**** Page text

# I Think I Might Have a Slight Problem With Knipex....



## darkzero

....Well according to some people. I don't see anything wrong. I swear it was not intentional to end up with the entire sets, it just happened. I know, I know, I'm missing the baby Cobra but not sure I will get it. 

(The Cobra on the right is my very first Knipex I ever bought. Got it from Matco early 00'. It's got the Matco logo on it & it has less notches/positions than the current Cobras.)


----------



## benmychree

And???


----------



## darkzero

Thank you John. I knew you'd guys would assure me that everything is perfectly fine.


----------



## Aukai

Holy Moly


----------



## darkzero




----------



## vtcnc

Trying to see where the problem is except that you said you were missing one??


Sent from my iPhone using Tapatalk


----------



## darkzero

vtcnc said:


> Trying to see where the problem is except that you said you were missing one??
> 
> 
> Sent from my iPhone using Tapatalk



Ah crap! 
	

		
			
		

		
	




But I really wasn't planning to get it.


----------



## extropic

darkzero said:


> Thank you John. I knew you'd guys would assure me that everything is perfectly fine.



Is it a matter of "everything is perfectly fine" or there is no point in trying to change?

You are a maniac.  

I love it.

********

Exercise:
Answer from the Knipex thread:
1. Where did darkzero buy their very first Knipex?
2. Which piece does darkzero say is missing from the sets?
3. What does extropic call darkzero?

**** Supplied information

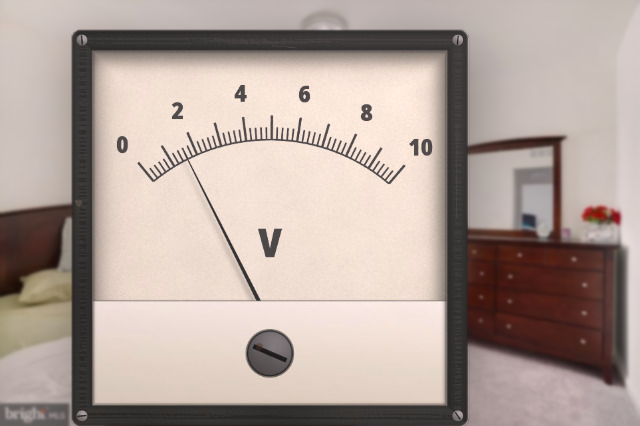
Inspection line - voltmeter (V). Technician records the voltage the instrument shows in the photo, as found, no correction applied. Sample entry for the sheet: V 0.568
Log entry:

********

Answer to this exercise:
1. From Matco.
2. The baby Cobra.
3. A maniac.